What’s MusicBrainz’ standard for script? It includes scripts for which Unicode has no script yet lacks many scripts for which ISO codes exist.
[multiple scripts] being an oddball as MBS uses the private code Qaaa (which is reserved and therefore not safe for use)

Zsye and Zsym also being special as can be used for controlling presentation of emoji

Let’s look at BCP 47:
https://scriptsource.org/cms/scripts/page.php?item_id=language_detail&key=kor

The paring of Korean (kor) to Korean script (Kore) seems quite clear there.
CSS Text Module points towards assuming Kore for Korean language.

However, BCP47 script subtags are not typically used (and are in fact discouraged) for languages strongly associated with a single writing system: instead that writing system is expected to be implied when no other is specified. [BCP47] IANA maintains a database of various languages’ most common writing system via the Suppress-Script field in its language subtag registry for this purpose.

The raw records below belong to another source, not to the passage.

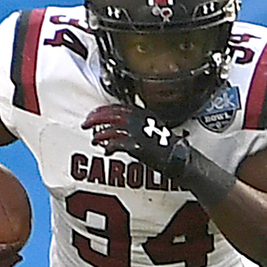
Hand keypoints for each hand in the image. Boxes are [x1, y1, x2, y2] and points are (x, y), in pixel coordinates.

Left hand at [82, 104, 235, 205]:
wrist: (180, 159)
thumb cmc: (168, 148)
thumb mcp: (153, 130)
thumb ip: (138, 126)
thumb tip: (122, 129)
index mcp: (144, 113)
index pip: (118, 106)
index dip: (102, 109)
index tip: (93, 114)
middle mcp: (140, 120)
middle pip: (111, 114)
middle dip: (95, 118)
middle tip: (86, 124)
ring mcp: (137, 132)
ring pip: (111, 128)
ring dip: (99, 134)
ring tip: (94, 139)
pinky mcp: (136, 146)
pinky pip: (116, 143)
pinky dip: (108, 147)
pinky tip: (106, 151)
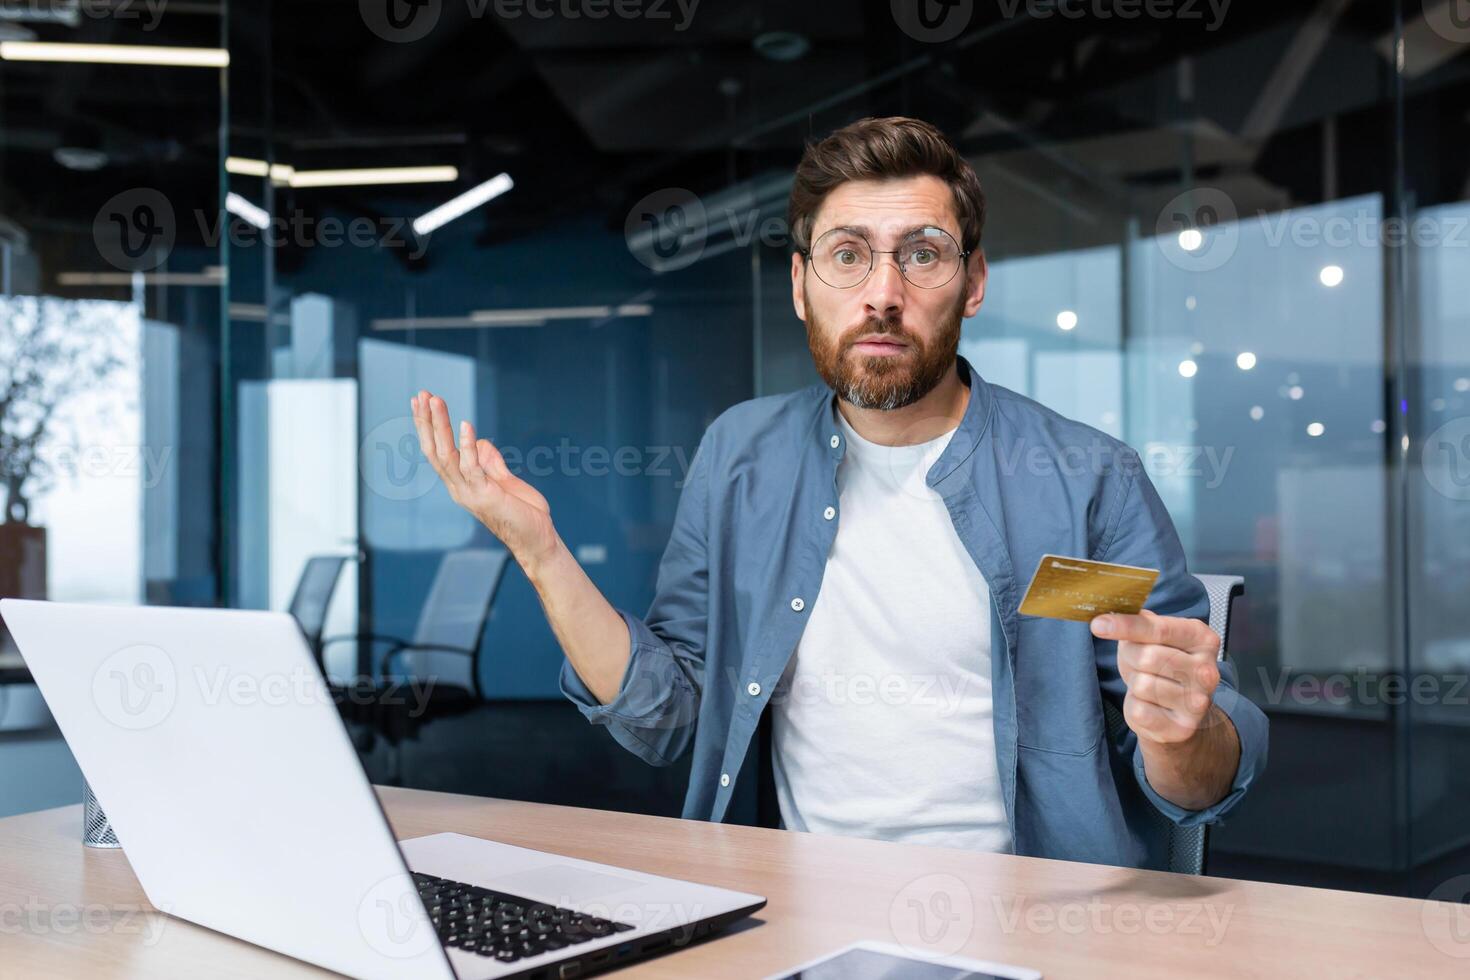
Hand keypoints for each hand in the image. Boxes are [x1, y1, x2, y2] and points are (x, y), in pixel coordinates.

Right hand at [410, 391, 558, 567]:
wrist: (538, 540)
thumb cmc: (523, 513)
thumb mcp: (504, 480)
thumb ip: (489, 461)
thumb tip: (478, 441)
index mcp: (461, 483)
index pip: (437, 451)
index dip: (427, 427)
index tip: (421, 401)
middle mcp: (459, 488)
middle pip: (434, 450)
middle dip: (426, 421)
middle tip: (420, 394)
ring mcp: (470, 493)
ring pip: (447, 455)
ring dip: (440, 426)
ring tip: (435, 400)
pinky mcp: (486, 496)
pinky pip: (473, 468)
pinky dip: (468, 446)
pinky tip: (466, 425)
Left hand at [1090, 608, 1221, 745]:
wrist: (1179, 712)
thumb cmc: (1163, 667)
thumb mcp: (1153, 639)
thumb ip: (1139, 624)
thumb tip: (1111, 615)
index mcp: (1202, 639)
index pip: (1159, 628)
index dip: (1126, 625)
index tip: (1099, 623)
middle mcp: (1207, 670)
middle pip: (1146, 657)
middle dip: (1130, 658)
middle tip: (1138, 663)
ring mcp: (1198, 702)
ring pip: (1141, 685)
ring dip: (1134, 684)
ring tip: (1149, 685)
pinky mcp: (1184, 728)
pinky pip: (1139, 711)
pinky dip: (1135, 707)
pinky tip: (1151, 706)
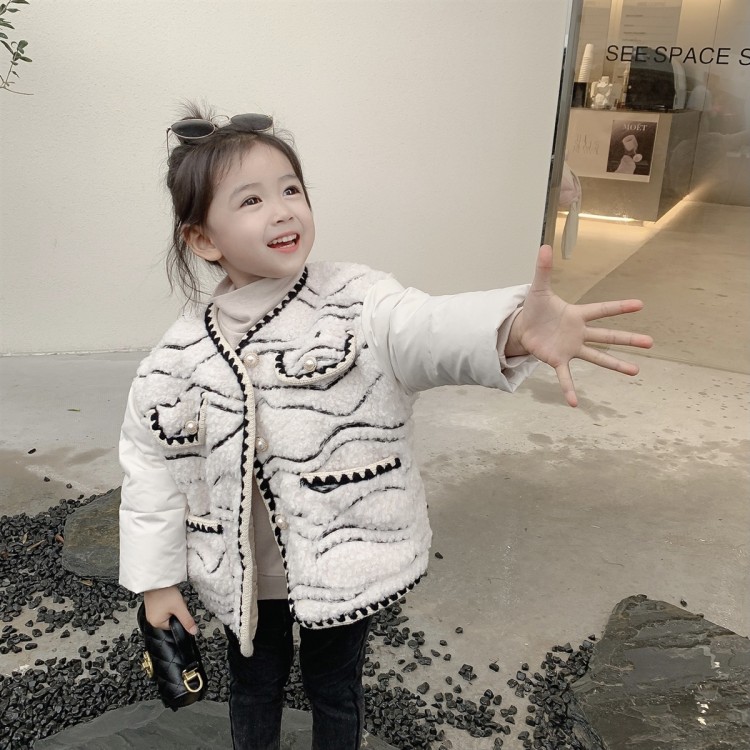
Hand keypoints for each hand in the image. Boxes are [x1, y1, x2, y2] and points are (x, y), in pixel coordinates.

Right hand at [143, 585, 198, 633]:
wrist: (157, 579)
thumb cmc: (165, 593)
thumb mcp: (179, 608)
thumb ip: (187, 620)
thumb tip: (193, 632)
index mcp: (156, 624)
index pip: (174, 625)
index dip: (180, 616)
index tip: (180, 608)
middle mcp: (152, 619)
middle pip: (171, 619)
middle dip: (177, 611)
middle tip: (176, 602)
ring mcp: (151, 612)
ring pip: (168, 612)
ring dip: (173, 606)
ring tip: (171, 598)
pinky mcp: (152, 604)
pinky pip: (164, 607)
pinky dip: (168, 602)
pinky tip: (168, 596)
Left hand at [508, 245, 652, 406]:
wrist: (523, 328)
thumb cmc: (535, 309)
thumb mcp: (538, 289)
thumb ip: (543, 269)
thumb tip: (543, 246)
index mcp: (577, 315)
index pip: (602, 309)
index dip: (619, 307)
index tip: (640, 304)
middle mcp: (579, 333)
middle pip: (607, 336)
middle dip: (628, 339)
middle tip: (651, 343)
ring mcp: (571, 348)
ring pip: (597, 357)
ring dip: (615, 364)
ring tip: (636, 371)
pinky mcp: (558, 360)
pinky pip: (566, 377)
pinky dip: (569, 389)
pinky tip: (574, 403)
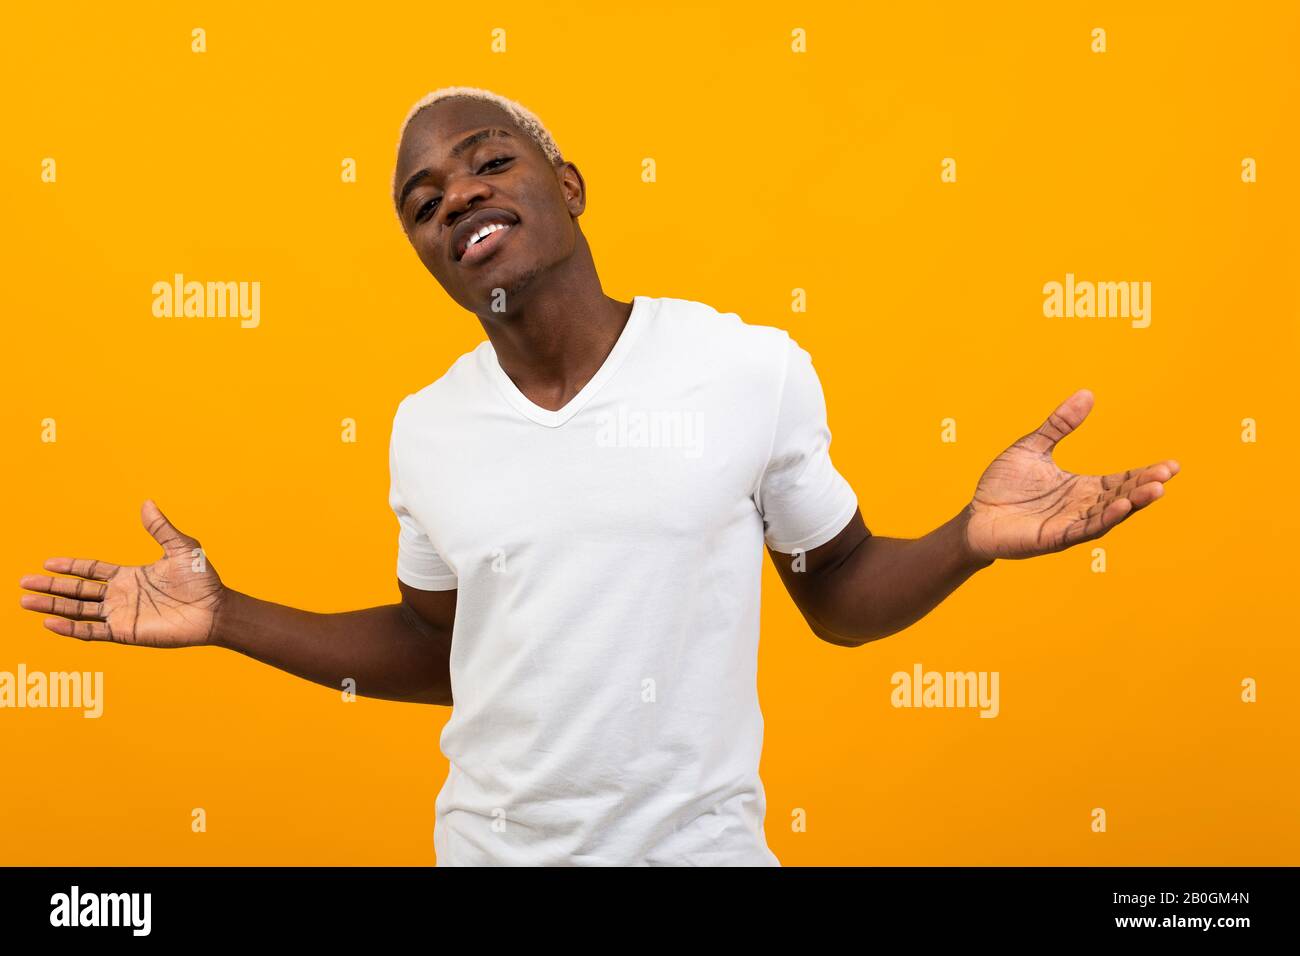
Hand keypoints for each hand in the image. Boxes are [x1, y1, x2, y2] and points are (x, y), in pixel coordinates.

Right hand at [18, 500, 225, 645]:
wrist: (215, 609)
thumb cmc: (202, 580)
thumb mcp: (181, 548)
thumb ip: (161, 528)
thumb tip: (147, 503)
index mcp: (130, 576)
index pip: (91, 571)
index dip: (70, 566)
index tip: (47, 562)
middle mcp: (121, 595)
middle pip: (77, 591)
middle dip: (51, 586)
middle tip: (23, 582)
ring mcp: (121, 615)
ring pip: (78, 611)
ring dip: (52, 606)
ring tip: (26, 601)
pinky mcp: (126, 632)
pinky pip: (92, 632)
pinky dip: (70, 629)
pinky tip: (50, 623)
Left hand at [962, 389, 1179, 560]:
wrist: (974, 515)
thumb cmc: (1003, 485)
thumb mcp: (1033, 448)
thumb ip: (1059, 425)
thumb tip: (1087, 394)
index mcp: (1083, 488)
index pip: (1122, 481)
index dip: (1145, 473)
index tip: (1172, 465)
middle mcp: (1082, 507)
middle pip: (1122, 497)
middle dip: (1145, 486)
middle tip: (1167, 473)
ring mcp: (1070, 524)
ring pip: (1109, 515)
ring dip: (1132, 503)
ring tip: (1155, 489)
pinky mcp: (1053, 538)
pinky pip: (1083, 529)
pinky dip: (1103, 519)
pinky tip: (1120, 507)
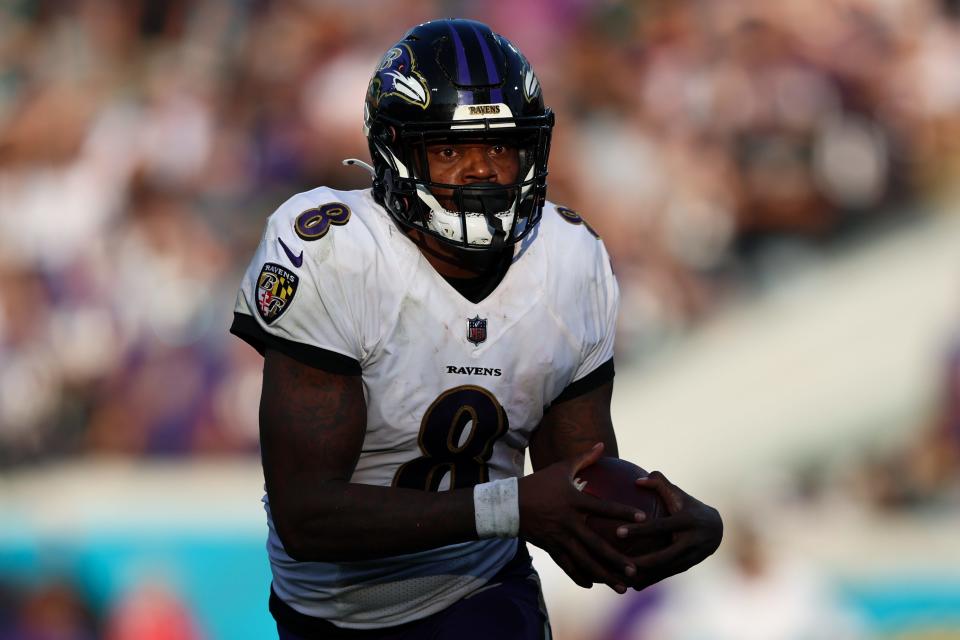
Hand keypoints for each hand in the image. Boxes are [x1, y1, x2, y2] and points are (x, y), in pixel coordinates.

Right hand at [518, 443, 645, 592]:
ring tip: (621, 587)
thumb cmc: (539, 483)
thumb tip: (601, 444)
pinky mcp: (551, 548)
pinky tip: (592, 585)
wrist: (509, 504)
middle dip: (616, 559)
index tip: (642, 519)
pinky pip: (567, 565)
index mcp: (574, 501)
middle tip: (635, 570)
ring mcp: (559, 538)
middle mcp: (568, 522)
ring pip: (584, 561)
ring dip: (603, 575)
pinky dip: (579, 576)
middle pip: (596, 544)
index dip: (623, 512)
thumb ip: (583, 458)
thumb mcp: (561, 468)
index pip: (603, 507)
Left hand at [616, 470, 722, 589]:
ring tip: (622, 578)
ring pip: (665, 570)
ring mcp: (691, 557)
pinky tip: (632, 586)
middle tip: (618, 563)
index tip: (618, 532)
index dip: (639, 529)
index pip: (659, 526)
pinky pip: (667, 575)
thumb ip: (658, 483)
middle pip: (664, 556)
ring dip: (644, 576)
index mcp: (686, 521)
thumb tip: (636, 480)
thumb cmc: (689, 506)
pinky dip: (651, 581)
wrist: (718, 529)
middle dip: (641, 562)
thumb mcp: (678, 493)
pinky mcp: (688, 566)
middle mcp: (691, 541)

https://www.iana.org/assignments/language-subtag-registry/language-subtag-registry

Type: language
Subtag: ko
Description: Korean
Added: 2005-10-16
Suppress-Script: Kore

Japanese language/script guidelines already seem to follow this practice where you normally use/assume Jpan script for Japanese language unless there is a need to use a different script such Latn for transliterated tracklists.

Analogously I’d expect Korean language tracklists would normally use Kore script.

Or maybe we should just get rid of the script field while at it:

(Note, I didn’t know anything about this before and just researched it so might be interpreting some things wrong)

yindesu · June 14, 2024, 1:23pm

As I’ve stated clearly in the past, I already no longer submit the Script field since so many voters don’t want to allow it to be useful from a software preference perspective.